(Stored items)

*****

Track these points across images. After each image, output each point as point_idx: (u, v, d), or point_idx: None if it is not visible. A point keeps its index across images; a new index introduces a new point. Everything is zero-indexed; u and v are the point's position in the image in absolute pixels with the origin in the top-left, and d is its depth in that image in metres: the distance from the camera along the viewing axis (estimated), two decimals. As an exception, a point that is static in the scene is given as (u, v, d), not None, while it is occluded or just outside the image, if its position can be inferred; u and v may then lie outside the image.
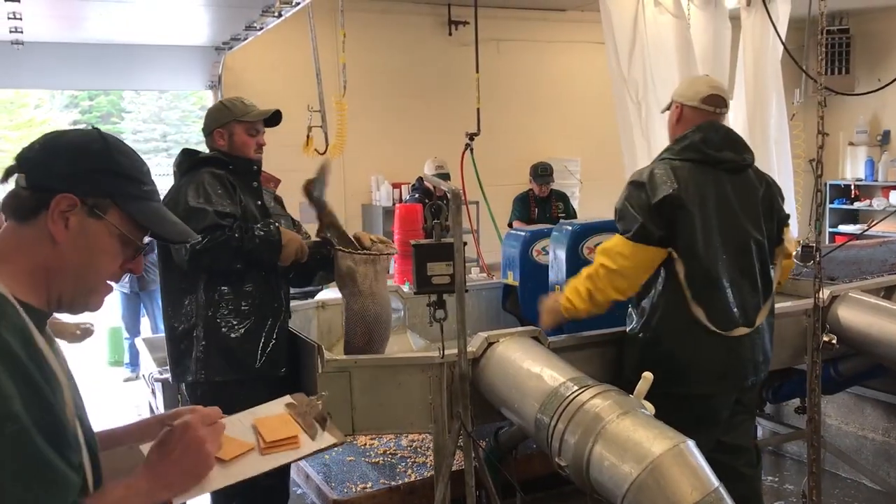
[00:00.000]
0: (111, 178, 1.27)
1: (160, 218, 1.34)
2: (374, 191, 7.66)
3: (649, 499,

*****

# [Assignment]
Leave the pictures out and output all of the data verbatim.

# [Output of the task]
Track these points across images. After each image, output each point as point_idx: (u, v, d), or point_idx: None if it is not visible. A point keeps its index across images; a new index introduces a new point. Everything is zero-indexed; u and v are the point's position in the image in absolute pixels with the origin in the top-left, and d is its depth in that image in metres: the distance from the camera along the viewing axis (estimated), two decimals. As an exception, a point that is static in the scene is given as (u, v, d), not None, while it is occluded or just outside the image, if its position can be inferred; u and v may then lie outside the image.
[00:00.000]
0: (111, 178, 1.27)
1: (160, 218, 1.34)
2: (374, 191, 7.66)
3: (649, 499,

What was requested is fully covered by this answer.